=== Begin Enclosure ===

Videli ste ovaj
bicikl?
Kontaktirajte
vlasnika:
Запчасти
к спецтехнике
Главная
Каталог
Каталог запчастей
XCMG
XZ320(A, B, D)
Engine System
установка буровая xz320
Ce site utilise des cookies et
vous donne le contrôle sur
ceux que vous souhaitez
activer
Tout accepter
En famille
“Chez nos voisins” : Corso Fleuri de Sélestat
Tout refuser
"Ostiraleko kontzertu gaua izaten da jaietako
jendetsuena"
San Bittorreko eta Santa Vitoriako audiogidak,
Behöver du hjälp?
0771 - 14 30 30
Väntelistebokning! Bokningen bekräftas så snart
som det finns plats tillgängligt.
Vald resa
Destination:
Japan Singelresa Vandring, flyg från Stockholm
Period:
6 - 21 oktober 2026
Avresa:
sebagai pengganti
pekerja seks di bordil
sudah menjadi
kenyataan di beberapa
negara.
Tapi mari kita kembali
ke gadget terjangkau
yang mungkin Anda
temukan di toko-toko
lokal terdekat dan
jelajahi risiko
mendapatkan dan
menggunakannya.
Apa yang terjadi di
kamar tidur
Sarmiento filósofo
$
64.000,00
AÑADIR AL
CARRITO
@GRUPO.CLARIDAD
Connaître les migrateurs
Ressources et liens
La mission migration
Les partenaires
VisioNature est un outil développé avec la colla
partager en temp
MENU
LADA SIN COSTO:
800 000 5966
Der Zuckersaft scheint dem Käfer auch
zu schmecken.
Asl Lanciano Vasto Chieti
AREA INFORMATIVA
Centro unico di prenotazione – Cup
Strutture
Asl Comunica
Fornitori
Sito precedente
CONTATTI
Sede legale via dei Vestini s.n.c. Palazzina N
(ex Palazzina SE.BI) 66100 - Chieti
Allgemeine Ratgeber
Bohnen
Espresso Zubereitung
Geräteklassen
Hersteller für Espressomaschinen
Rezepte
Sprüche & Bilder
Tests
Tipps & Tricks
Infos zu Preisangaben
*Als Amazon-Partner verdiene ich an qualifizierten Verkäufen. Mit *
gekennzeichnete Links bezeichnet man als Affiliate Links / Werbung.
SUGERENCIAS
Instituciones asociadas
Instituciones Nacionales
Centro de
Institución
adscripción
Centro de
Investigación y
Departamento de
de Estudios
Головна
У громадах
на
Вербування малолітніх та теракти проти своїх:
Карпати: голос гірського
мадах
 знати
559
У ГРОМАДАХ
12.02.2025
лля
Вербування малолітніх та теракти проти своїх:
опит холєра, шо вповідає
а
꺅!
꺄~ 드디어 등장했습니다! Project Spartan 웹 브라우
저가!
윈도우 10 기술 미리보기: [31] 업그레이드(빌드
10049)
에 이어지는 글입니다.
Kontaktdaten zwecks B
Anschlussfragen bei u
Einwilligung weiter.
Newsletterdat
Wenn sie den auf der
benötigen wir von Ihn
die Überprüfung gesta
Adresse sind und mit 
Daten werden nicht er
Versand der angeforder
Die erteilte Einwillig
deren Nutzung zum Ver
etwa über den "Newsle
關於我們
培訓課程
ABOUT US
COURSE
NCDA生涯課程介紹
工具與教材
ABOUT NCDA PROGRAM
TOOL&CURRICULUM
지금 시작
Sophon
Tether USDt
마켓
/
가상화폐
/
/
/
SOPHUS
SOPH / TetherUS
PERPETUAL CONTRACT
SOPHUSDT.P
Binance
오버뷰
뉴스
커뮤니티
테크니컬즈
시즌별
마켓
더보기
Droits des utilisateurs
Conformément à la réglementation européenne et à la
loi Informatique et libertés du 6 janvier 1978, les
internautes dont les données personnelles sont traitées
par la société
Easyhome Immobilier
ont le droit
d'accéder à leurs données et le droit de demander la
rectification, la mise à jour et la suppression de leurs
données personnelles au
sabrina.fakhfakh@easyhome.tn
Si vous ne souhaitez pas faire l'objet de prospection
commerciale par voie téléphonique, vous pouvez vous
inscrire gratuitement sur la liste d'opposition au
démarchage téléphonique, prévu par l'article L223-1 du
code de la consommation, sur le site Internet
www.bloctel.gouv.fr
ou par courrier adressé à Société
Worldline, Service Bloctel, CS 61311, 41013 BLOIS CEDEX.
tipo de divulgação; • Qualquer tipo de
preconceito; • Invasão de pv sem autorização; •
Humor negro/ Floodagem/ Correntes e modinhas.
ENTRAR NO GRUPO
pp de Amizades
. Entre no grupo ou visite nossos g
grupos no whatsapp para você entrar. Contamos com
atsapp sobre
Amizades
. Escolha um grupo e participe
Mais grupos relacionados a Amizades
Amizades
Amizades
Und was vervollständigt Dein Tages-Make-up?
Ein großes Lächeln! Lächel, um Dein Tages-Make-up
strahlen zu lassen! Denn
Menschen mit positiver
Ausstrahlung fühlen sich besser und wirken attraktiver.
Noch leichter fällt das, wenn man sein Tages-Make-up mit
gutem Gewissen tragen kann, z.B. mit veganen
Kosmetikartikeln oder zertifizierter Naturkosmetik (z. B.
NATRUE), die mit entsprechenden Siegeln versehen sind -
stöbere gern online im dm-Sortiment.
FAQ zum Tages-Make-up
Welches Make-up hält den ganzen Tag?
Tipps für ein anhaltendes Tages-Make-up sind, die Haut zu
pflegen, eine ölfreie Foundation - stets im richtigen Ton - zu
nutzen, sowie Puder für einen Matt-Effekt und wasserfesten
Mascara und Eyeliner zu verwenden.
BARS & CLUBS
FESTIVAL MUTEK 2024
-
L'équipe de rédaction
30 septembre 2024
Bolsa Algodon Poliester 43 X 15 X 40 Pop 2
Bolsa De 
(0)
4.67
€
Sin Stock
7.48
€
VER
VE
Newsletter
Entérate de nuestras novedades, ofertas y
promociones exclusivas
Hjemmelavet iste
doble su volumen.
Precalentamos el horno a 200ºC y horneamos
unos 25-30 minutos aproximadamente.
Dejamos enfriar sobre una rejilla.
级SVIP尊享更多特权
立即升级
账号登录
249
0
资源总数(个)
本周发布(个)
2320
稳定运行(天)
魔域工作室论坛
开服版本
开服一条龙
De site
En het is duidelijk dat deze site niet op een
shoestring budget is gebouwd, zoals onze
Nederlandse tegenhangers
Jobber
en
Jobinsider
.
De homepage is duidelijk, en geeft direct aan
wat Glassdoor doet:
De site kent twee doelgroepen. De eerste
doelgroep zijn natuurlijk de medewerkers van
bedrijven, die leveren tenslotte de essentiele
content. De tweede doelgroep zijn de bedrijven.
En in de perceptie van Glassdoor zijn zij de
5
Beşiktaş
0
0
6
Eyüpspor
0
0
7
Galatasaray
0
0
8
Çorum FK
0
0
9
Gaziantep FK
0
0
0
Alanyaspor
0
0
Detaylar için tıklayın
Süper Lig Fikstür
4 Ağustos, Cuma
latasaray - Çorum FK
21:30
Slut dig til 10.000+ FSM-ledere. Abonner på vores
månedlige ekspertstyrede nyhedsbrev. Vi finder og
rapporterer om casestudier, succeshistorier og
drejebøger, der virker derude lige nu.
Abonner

=== End Enclosure ===

- [What needs to be done] Only the lines from the one containing "vous donne le contrôle sur" through the one containing "0771 - 14 30 30" are to be retyped, both boundary lines included, with no other material.

- [Response]
vous donne le contrôle sur
ceux que vous souhaitez
activer
Tout accepter
En famille
“Chez nos voisins” : Corso Fleuri de Sélestat
Tout refuser
"Ostiraleko kontzertu gaua izaten da jaietako
jendetsuena"
San Bittorreko eta Santa Vitoriako audiogidak,
Behöver du hjälp?
0771 - 14 30 30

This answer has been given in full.